Elevator pitch: Sky High meets Saved by the Bell, but on *Battleworld.* Youth from the various realms of Doom’s planet attend an elite academy, where failure is not an option. So when a band of misfits and outsiders end up in detention, their recourse is to … run away and make it to the exam room.
Not exactly the theme of “runaways” I was expecting, and the only character recognizable from the previous series is Molly Hayes, who actually is played a bit for laughs because she’s such an outsider to the main cast. Instead, we get a diverse collection of teen heroes like Pixie and Jubilee (who is still a teenager, now?), Cloak and Dagger (ditto?), and Amadeus Cho, Skaar, and Delphine Gorgon. Plus a new character Frostbite, and a few others who are never named nor recognizable in any way. (You would think that a setting like the Victor von Doom Institute for Gifted Youths would allow for all kinds of Easter Eggy cameos.) Oh, yeah. We also have the Winter Soldier as an upper classman … hall monitor? Instructor? House leader? Something like that.
Despite the curve balls of setting and casting, this was a fun romp. The personalities are bold, if a bit clichéd, and bounce off of each other well. There’s a sense of zaniness to the world, without being too silly or satirical, so that the Runaways’ rebellion and anxiety are natural and sympathetic. No one wants to outright tear down the system or batter down the walls of Doom or anything— they just want to survive the high school experience all the while realizing how absurd it all is. That sounds like pretty much any high school anywhere.
There are a few iffy storytelling choices, as I’ve intimated when talking about the cast, which means the momentum of the story is carried more by the cliché structure overlaid upon it all. Too many questions remain. Why is Molly allowed to be so out of place, if the school is so tightly controlled? Why are Cloak and Dagger’s powers/codenames mixed up, and why does Tandy/Cloak not actually wear a cloak? Aren’t they a classic couple, but now they are brother and sister? Uhm, ew. Why is the teacher never named? At first I assumed it was Emma Frost, but only after re-reading it a couple of times did I make the connection– the teacher is actually the headmaster, who is actually Valeria Richards.
Now, I like the twist of Valeria being the headmaster, and this opens a lot of interesting directions for the story to go. It helps make this issue be a very complete set-up for things to really get messy and out of control, and we love those kinds of stories.
Most of the problems I’ve mentioned come from the artwork. Just look at the final scene with Valeria. There is little indication that the group is talking to Dr. Doom, who is striking a generic pose on just one of many video panels, and that’s in the background in front of characters who seem to be talking to each other. How are we to know that he’s even participating in the scene? Doom does get one line of dialogue, only at the end of the page, and again it’s from a video screen— this time it’s not only in the background but also cut off by the edge of the page! That’s some pretty basic information about the scene that’s nearly completely unreadable.
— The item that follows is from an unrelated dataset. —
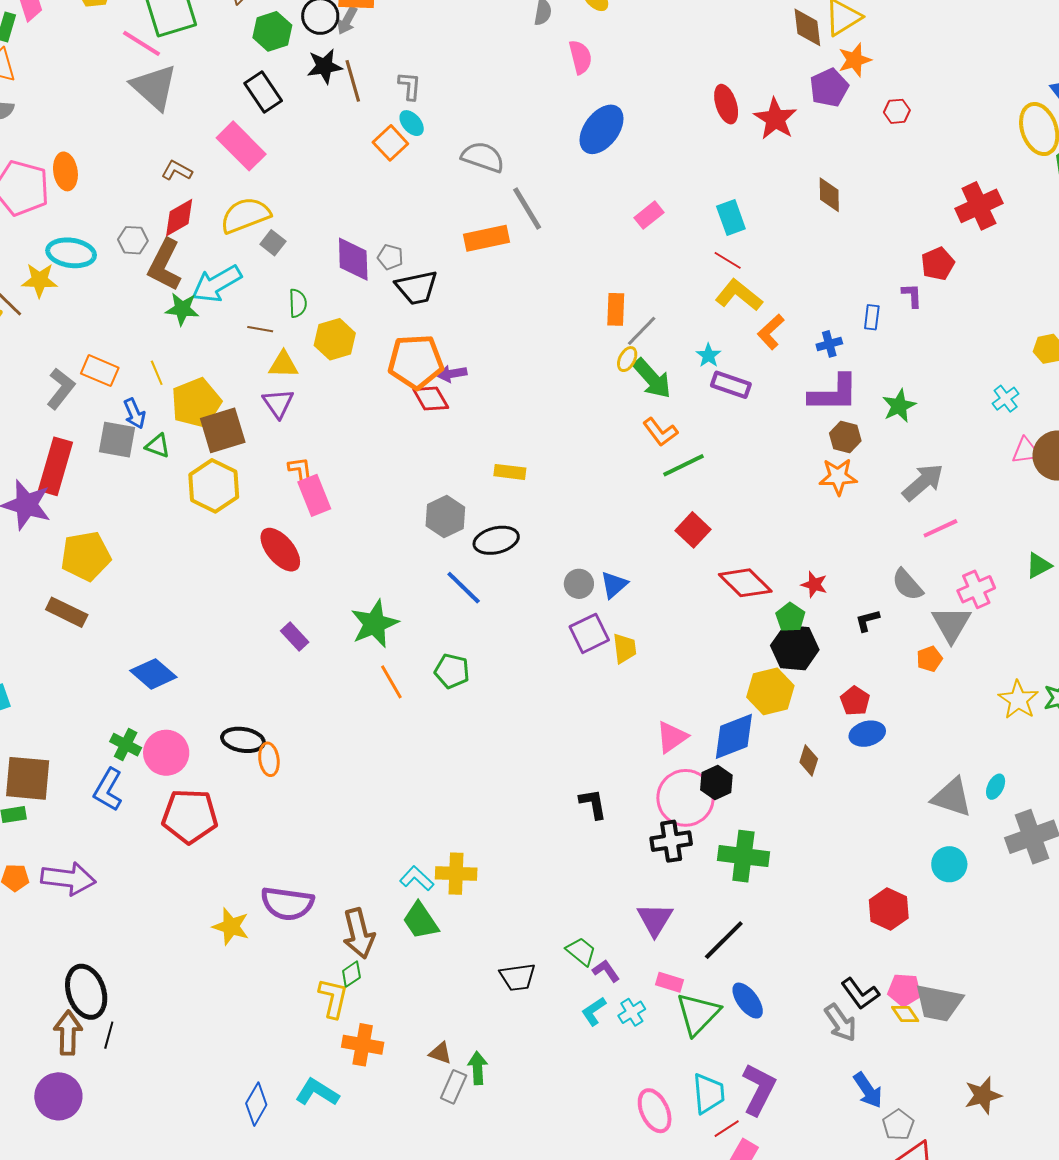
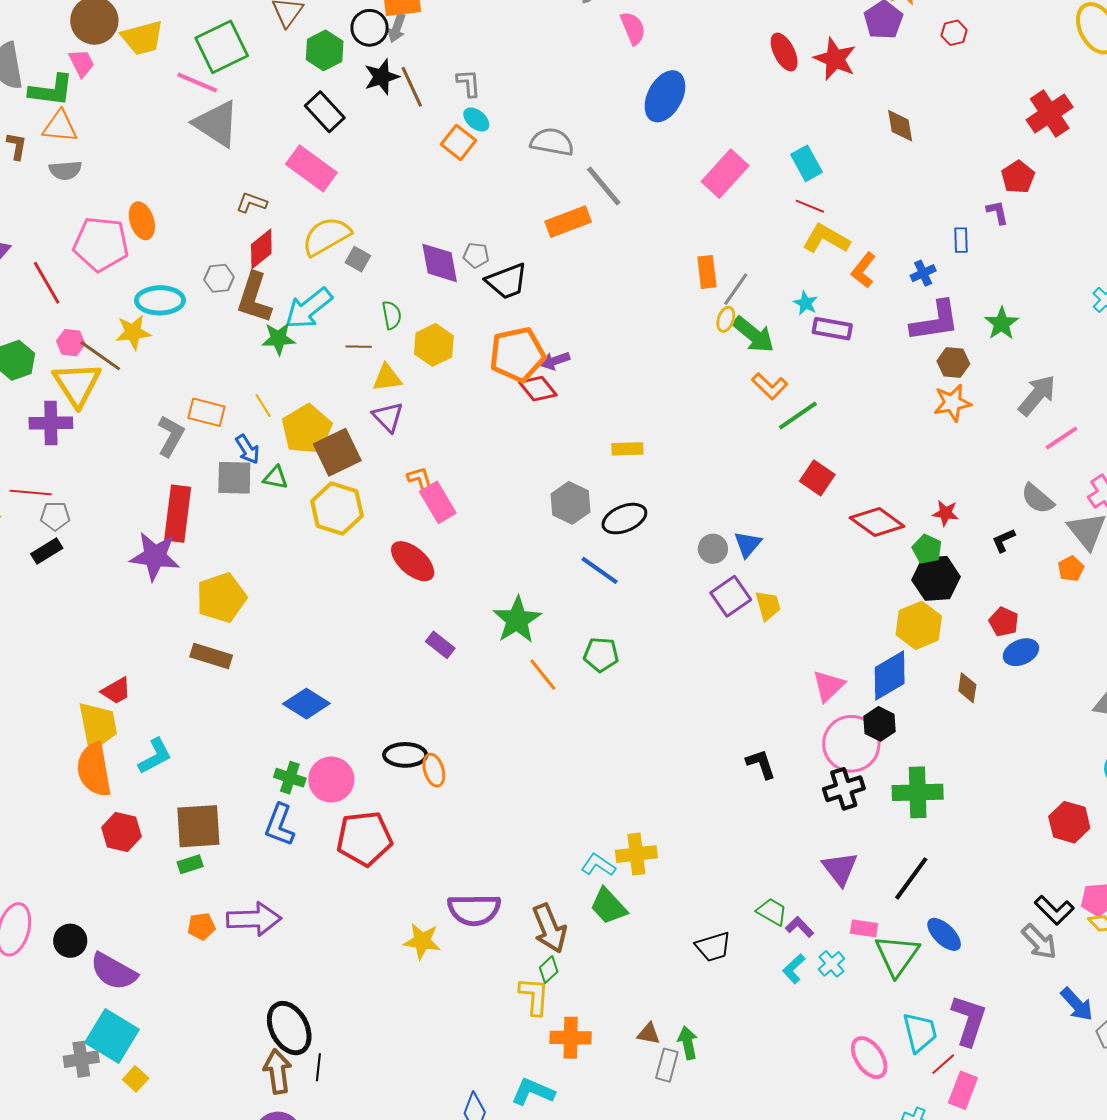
pink rectangle: (649, 215) -> (725, 174), size x1.6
The strengths of the art really is in the characters’ expressions. They really help to sell the various attitudes, from the slyness to Amadeus’ smile and the smugness to Jubilee’s posture. Winter Soldier’s faces are priceless. These expressions and poses get abstracted sometimes, however, resulting in some skewed anatomy that create a fine line between feeling loose and vibrant or just feeling loose and sloppy. The colors don’t really help that much. Most color choices are pretty drab, especially in the backgrounds, and there’s little to differentiate among the costume colors, which means the bold blacks of jackets and/or hoodies are unbalanced with every other character. You’d think there would be a lot of opportunity for school uniforms, here, but they don’t seem to be a feature.
Overall, it’s a quirky corner of Battleworld filled with tweaks on characters we all like that will result in some pretty hilarious hijinks. Things do get a bit cliché with the familiar high school setting, and there is more that a little exposition that’s unclear, both with some scripting and artistic fumbles. But the expressions are lively and there’s a lot of promise for some raised stakes, giving a kind of momentum that makes me anxious to see where it all goes.